Couple travels almost 8,000 miles to save the life of their first child
Anne Briggs always longed to be a mom.
But after having no menstrual cycle for over a decade, she knew when she married her husband Mark in 2020 that conceiving a child naturally would be unlikely.
After a failed IVF transfer in March of 2021, Anne was thrilled to discover she was naturally pregnant in August of last year. But at her 20-week ultrasound, doctors in Taiwan, where she now lives, noticed an abnormal buildup of fluid around the baby’s lungs, known as pleural effusion. The fluid sometimes dissipates on its own, but in other cases, fetal intervention is needed to prevent complications and allow any chance of survival for the infant.
“Our entire world was rocked,” Anne said. “We were told our baby would not survive and were advised to terminate the pregnancy, but Mark and I knew that wasn’t an option.”
Through a mutual friend in her hometown of Dallas, Anne was put in contact with Ramesha Papanna, MD, MPH, a maternal-fetal medicine physician in the Department of Obstetrics, Gynecology, and Reproductive Sciences, and The Fetal Center at Children’s Memorial Hermann Hospital.
“When I was first introduced to Anne and Mark, my immediate goal was to try and put them in touch with an expert in the eastern hemisphere that could help them,” Papanna said.
Papanna spent the next few weeks staying up late to join virtual appointments with Anne and Mark and monitor the baby’s progress. But as time went on, the fluid never dissipated.
Doctors in Taiwan attempted several procedures to reduce the fluid, but when they were unsuccessful, Papanna knew he had to find a way to get the family to Houston.
“Unfortunately, they weren’t finding the care they needed and the interventions that providers in Taiwan offered were unsuccessful, and because of that, they were told to terminate the pregnancy. I knew that with our expertise in Houston and the right tools, the baby would have a 90% chance of survival. So, I told Anne, if you want to get to Houston, I will get the tools we need to do this surgery,” Papanna said.
To get those tools, he reached out to a friend, Greg Ryan, MD, head of the Ontario Fetal Centre in Toronto and Ryan overnighted the necessary shunt.
“Dr. Papanna did a virtual ultrasound on me when I was 24 weeks and he told us he thought the baby looked healthy enough to fly to Houston and we didn’t think twice about it. We were told to expect to stay a long period of time and so Mark and I went home, packed our bags, and booked the first flight we could. We knew this was the right choice for us,” Anne said.
On Christmas Day, Anne and Mark made the 24-hour trip from Taiwan to Houston, and on Dec. 26, Papanna performed fetal surgery to place a thoraco-amniotic shunt to help drain the fluid.
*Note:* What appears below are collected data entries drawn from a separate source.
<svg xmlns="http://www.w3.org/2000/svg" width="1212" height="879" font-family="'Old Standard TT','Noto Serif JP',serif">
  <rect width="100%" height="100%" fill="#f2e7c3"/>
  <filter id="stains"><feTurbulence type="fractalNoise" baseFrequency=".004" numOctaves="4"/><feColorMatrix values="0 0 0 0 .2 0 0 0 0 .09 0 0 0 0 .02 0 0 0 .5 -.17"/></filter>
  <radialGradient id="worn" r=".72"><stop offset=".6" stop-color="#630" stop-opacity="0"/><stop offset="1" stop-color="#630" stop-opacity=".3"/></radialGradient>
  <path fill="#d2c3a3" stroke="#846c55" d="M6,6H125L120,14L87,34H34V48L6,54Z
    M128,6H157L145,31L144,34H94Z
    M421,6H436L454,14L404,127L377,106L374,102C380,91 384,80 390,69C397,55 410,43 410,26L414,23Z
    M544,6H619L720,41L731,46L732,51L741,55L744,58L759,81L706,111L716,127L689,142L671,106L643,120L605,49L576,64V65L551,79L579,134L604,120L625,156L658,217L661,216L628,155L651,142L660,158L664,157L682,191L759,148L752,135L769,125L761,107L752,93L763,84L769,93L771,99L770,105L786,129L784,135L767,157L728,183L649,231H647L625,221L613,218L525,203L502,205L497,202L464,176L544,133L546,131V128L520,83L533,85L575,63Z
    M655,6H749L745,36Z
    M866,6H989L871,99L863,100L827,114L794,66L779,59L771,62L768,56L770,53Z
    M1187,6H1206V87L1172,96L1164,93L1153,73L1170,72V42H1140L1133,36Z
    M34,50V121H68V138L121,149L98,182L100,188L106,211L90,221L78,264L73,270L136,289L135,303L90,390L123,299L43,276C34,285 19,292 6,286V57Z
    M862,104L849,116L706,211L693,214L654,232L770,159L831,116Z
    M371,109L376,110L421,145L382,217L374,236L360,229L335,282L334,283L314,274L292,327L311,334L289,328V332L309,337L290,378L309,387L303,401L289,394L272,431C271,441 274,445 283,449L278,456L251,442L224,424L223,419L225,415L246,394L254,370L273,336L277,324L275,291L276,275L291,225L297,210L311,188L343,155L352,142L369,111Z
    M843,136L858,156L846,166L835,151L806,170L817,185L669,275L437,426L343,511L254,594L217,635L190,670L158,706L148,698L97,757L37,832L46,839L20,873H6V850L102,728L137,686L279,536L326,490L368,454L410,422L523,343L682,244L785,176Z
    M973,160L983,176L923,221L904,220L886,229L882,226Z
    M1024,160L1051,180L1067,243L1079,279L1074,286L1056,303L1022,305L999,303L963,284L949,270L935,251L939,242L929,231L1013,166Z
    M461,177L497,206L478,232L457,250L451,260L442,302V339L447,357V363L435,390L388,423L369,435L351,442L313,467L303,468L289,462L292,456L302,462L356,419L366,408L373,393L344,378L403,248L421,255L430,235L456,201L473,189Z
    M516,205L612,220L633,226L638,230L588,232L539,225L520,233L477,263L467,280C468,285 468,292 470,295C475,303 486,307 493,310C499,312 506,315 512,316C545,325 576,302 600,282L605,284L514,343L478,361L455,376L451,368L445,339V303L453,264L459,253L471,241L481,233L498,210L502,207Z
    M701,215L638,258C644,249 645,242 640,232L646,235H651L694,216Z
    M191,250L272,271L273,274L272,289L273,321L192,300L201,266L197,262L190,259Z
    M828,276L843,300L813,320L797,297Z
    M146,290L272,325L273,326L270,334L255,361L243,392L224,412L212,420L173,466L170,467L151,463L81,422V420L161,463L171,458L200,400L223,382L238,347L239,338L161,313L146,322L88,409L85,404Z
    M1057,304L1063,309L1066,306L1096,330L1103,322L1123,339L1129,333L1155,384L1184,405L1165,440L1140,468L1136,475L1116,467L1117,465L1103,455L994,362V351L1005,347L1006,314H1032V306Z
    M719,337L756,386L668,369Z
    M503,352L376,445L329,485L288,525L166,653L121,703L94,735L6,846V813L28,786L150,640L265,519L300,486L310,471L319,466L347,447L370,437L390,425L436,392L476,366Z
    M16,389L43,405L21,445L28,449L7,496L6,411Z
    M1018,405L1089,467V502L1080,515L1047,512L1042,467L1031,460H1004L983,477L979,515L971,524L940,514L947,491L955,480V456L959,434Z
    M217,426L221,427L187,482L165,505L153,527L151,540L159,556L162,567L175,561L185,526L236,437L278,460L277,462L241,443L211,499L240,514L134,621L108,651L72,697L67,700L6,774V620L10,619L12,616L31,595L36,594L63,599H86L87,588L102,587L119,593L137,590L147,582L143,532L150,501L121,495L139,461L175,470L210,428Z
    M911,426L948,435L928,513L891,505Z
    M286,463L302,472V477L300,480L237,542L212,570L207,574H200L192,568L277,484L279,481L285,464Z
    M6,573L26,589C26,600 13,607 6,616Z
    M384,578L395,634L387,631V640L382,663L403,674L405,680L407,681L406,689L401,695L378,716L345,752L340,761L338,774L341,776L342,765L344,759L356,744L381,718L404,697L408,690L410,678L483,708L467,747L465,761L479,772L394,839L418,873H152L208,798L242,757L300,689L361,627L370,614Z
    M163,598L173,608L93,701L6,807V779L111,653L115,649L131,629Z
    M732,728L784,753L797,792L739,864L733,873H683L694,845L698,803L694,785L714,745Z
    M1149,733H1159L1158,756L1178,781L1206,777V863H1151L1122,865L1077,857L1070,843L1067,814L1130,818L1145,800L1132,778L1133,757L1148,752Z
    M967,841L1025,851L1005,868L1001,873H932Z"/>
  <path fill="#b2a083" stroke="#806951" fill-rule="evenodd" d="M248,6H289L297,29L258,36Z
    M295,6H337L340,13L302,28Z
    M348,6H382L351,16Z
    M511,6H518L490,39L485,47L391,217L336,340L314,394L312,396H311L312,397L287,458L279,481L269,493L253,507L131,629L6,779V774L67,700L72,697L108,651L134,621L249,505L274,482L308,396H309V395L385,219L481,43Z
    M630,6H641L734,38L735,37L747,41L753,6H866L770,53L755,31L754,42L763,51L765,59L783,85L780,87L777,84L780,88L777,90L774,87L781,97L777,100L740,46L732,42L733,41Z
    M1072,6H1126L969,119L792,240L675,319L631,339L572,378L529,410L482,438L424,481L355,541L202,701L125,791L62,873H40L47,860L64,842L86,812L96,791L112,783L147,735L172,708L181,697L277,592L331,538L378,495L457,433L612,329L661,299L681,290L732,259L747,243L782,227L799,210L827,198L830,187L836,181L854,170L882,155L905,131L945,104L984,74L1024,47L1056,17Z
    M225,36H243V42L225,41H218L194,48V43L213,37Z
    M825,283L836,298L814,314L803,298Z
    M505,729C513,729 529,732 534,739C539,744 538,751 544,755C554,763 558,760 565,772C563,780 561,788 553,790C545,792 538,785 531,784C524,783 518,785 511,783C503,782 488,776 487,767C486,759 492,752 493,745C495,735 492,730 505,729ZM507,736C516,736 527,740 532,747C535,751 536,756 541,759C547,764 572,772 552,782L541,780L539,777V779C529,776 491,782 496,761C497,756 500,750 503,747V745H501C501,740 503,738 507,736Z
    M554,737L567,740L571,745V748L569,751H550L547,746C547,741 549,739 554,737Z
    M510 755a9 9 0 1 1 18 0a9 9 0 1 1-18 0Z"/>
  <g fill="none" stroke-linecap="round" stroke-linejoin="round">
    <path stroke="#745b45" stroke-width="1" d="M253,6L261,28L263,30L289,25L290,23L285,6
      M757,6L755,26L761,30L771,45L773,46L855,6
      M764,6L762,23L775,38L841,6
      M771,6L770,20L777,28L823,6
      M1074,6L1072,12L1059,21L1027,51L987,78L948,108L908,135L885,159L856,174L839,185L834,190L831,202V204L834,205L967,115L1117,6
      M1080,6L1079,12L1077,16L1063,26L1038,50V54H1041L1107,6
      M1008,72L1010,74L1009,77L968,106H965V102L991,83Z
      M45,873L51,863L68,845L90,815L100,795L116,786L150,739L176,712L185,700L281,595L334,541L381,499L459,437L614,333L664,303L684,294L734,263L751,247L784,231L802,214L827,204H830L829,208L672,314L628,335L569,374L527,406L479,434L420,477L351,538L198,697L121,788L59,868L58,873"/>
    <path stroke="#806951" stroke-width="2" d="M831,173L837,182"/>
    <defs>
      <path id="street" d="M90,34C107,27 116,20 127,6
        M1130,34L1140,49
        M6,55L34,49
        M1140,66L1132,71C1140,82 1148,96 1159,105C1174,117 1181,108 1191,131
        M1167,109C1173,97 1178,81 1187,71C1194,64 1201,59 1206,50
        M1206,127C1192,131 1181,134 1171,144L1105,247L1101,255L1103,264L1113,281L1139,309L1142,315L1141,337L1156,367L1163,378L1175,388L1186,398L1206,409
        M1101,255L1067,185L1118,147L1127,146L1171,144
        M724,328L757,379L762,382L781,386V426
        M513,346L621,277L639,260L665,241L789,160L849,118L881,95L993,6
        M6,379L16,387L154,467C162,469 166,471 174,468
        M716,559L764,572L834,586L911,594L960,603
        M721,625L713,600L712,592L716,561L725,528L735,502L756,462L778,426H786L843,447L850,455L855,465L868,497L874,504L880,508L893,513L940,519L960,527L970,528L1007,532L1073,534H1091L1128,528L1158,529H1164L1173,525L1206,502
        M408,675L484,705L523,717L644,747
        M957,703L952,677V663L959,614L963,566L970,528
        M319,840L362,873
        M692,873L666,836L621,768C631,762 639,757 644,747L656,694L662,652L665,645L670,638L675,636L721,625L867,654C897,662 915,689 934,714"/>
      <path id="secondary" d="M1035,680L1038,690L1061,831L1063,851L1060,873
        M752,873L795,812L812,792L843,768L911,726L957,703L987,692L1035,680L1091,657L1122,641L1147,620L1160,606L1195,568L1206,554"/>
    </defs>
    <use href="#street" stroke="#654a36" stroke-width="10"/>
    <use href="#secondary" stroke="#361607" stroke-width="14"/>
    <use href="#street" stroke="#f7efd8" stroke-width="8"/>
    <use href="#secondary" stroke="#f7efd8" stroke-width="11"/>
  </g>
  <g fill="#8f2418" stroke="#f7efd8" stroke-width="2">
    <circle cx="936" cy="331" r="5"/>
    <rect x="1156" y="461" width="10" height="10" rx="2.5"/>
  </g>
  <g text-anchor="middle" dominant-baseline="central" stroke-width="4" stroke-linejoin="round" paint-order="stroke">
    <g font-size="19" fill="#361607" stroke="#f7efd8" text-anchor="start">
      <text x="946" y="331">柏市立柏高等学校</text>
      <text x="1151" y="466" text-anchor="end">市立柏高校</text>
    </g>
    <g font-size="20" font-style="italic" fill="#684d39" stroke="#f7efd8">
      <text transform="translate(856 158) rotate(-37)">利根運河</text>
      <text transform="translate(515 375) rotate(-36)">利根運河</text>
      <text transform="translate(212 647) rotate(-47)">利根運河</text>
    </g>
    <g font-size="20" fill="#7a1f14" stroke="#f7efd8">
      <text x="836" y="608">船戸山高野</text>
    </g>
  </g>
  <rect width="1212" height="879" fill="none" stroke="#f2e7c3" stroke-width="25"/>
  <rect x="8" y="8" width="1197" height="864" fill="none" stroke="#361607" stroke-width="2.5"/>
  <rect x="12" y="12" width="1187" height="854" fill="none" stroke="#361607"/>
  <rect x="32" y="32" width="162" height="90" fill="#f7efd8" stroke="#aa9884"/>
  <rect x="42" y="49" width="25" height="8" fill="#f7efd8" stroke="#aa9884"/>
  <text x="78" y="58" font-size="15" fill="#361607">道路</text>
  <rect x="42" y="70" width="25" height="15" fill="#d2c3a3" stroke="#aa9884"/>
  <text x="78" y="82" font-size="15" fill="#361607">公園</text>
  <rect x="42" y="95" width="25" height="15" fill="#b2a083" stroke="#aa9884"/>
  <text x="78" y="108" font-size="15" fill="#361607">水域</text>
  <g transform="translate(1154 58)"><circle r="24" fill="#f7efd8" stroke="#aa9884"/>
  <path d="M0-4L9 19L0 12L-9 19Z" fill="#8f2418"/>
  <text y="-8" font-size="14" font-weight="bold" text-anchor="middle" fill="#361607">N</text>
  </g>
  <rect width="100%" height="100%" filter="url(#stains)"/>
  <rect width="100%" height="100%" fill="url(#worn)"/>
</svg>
“This was not a major procedure. We went in while Anne was under local sedation and it took about three minutes to get into the chest cavity of the fetus to place the shunt. It was done quickly with no complications,” Papanna said.
Nearly three months later on March 18, Anne gave birth to a beautiful and healthy baby girl – Abigail Hope Cheng.
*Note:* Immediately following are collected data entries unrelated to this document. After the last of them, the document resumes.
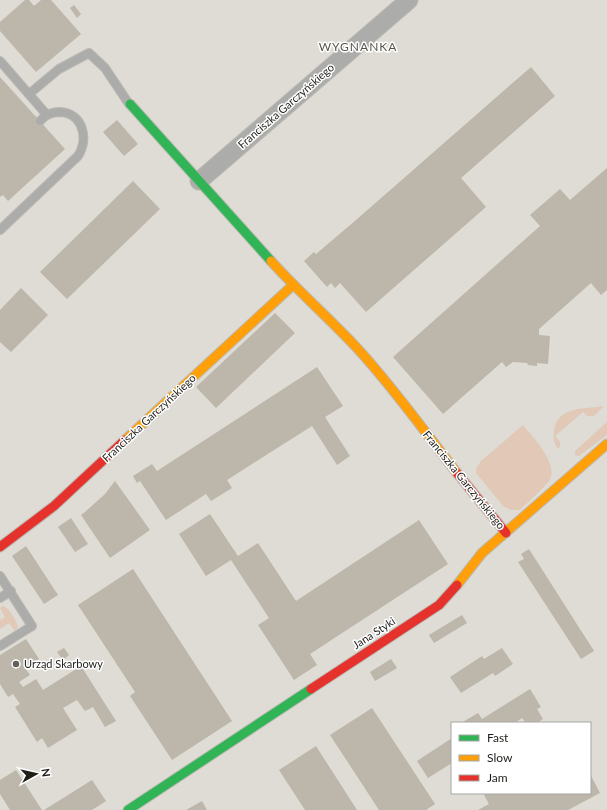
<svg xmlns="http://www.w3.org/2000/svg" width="607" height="810" font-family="Lato,sans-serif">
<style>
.green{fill:#e2c9b7}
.building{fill:#bdb6ab}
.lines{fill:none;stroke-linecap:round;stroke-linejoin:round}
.lane-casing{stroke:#bbb9b3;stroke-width:10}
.street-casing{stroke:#bbb9b3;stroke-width:19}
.fast-casing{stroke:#bbb9b3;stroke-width:11}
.slow-casing{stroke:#bbb9b3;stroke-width:11}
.jam-casing{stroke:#bbb9b3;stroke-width:11}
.lane{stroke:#acacaa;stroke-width:8}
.street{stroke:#acacaa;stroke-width:17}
.fast{stroke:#30b455;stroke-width:9}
.slow{stroke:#ff9f0a;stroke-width:9}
.jam{stroke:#e5322d;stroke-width:9}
.poi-dot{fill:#62605a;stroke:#fff;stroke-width:1.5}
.labels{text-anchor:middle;stroke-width:3;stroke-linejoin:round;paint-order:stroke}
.street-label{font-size:11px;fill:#1f1e19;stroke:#fff}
.poi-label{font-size:11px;fill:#1f1e19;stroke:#fff;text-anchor:start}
.neighbourhood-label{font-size:12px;letter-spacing:1px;fill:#58564b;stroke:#fff}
</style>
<rect width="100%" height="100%" fill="#dedcd4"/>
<g class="green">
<path d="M604,406l-10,10h-7l-4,-4 -28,24 5,6v4l-2,3c-4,-6 -5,-11 -4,-18 2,-25 32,-22 50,-25z"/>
<path d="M607,422v13l-28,21 -4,-1v-4z"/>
<path d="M523,425c10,12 37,40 26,56 -7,9 -21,21 -29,29h-9l-8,-4 -27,-33v-4l5,-8z"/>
<path d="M3,606c6,2 14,15 15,21l-3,4 -6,-8 -9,6v-11l1,2 4,-3 -5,-9z"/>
</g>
<g class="building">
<path d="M25,0h4l5,6 7,-6h10l30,34 -45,38 -36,-41v-9z"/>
<path d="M74,5l7,9 -4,4 -7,-10z"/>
<path d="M531,67l24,29 -94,82 25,29 -120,105 -26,-29 -5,5 -4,-5 -4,4 -23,-26 10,-9 2,2 40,-34z"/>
<path d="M0,77l65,72 -57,52 -5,-6 -3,2z"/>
<path d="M117,120l21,24 -14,12 -21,-24z"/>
<path d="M607,168v122l-6,5 -10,-12 -52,46v6l11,1 -2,28 -11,-1v3l-9,-1 -1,-2 -14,-1 -7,5 -4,-5 -59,52 -50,-57 147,-131 -10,-11 30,-26 10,11z"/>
<path d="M133,181l27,28 -93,90 -27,-27z"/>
<path d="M21,288l27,27 -37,37 -11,-10v-32z"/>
<path d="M275,313l20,20 -79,75 -20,-21z"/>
<path d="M317,367l26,39 -18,11 25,39 -13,9 -25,-39 -85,54 5,8 -21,13 -5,-7 -40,26 -26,-39 -3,2 -4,-7 19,-12 5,7z"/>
<path d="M115,481l35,49 -40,28 -29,-43 4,-3 20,-18z"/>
<path d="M210,514l28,42 20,-13 38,58 123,-81 29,44 -138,90 7,11 -23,15 -36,-55 11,-7 -38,-58 -25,16 -27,-42z"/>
<path d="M71,518l17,26 -13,8 -17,-25z"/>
<path d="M26,546l32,49 -14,9 -32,-48z"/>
<path d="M529,549l65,102 -13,8 -63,-97 6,-3 -3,-5z"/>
<path d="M133,569l99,152 -60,39 -42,-64 5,-4 -57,-87z"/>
<path d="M462,615l5,8 -33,20 -5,-8z"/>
<path d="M26,639l13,20 -14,9 5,7 -11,7 4,5 13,-8 7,11 38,-24 35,55 -11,6 -12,-20 -8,4 -8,-11 -14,8 14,22 -29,18 -6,-10 -5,4 -22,-35 5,-3 -7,-10 -5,3 -8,-13v-29z"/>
<path d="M64,648l5,7 -6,5 -6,-8z"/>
<path d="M502,648l11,16 -18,12 -2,-3 -32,20 -11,-16 32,-21 2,3z"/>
<path d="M391,659l6,9 -22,13 -5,-9z"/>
<path d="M530,689l11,18 -4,2 6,10 -6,4h-11l-4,-5 -7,5h-54l17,-10 4,6z"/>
<path d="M372,708l63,96 -9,6h-47l-49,-75z"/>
<path d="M452,738v25l-24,15 -11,-17z"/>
<path d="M316,746l41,64h-52l-26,-40z"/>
<path d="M16,770l24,37 2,3h-32l-10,-16v-14z"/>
<path d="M590,774l10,19 -32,17h-90l11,-6 -5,-9 3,-2h103z"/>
<path d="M92,780l14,21 -14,9h-48z"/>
<path d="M202,801l5,9h-21z"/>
</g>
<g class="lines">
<defs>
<g id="lane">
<path d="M0,61l47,54"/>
<path d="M29,94l30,-25 30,-16 16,15 24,36"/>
<path d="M0,230l78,-74c11,-17 5,-43 -18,-44 -4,0 -9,1 -13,3 -2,1 -5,4 -7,6"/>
<path d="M0,576l32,50 -32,20"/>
<path d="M0,598l11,-7"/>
</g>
<path id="street" d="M199,181l210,-181"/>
<g id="fast">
<path d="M130,104l141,157"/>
<path d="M128,810l183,-121"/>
</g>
<g id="slow">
<path d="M271,261c27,30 58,57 86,87 36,39 67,83 100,125"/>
<path d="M125,440l168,-155"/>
<path d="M457,585l25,-32 125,-109"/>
</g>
<g id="jam">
<path d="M457,473l49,60"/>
<path d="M0,547l54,-41 71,-66"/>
<path d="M311,689l128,-84 18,-20"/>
</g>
</defs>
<use href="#lane" class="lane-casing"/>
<use href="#street" class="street-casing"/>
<use href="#fast" class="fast-casing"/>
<use href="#slow" class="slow-casing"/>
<use href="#jam" class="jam-casing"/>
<use href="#lane" class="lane"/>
<use href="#street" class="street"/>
<use href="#fast" class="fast"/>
<use href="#slow" class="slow"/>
<use href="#jam" class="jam"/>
</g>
<circle class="poi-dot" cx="16" cy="664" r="4"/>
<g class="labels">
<g class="street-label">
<text transform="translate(286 106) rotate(-41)" y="4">Franciszka Garczyńskiego</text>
<text transform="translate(149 418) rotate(-43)" y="4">Franciszka Garczyńskiego</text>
<text transform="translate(464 480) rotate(51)" y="4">Franciszka Garczyńskiego</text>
<text transform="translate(374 633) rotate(-33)" y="4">Jana Styki</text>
</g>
<g class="poi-label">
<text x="24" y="668">Urząd Skarbowy</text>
</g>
<g class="neighbourhood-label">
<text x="358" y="51">WYGNANKA</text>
</g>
</g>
<rect x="451" y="722" width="140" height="72" fill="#ffffff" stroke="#a5a5a3"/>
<rect x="459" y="735" width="20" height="6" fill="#30b455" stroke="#a5a5a3"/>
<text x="487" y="742" font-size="12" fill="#1f1e19">Fast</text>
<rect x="459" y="755" width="20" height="6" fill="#ff9f0a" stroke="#a5a5a3"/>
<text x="487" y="762" font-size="12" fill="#1f1e19">Slow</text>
<rect x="459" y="775" width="20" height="6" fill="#e5322d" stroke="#a5a5a3"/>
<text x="487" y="782" font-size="12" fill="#1f1e19">Jam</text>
<g transform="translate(36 774) rotate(82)" stroke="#ffffff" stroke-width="3" paint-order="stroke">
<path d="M0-3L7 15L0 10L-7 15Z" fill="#1f1e19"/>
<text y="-6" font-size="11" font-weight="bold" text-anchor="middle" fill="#1f1e19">N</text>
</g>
</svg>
“Once she was here, all our worries went away,” Anne said. “It was such a relief. She is here, she is happy and healthy, and all we could ever ask for. We are so incredibly thankful for Dr. Papanna and everything he did for us.”
During the process, Anne and Mark received loving support from family and friends and was deeply thankful to Papanna for saving their daughter. Instead of the usual gifts for a first baby, the couple asked for donations to be made to Papanna and his research lab at UTHealth Houston. They recently presented him with a check.
Anne, who never thought she would be a mom, celebrated her first Mother’s Day this month.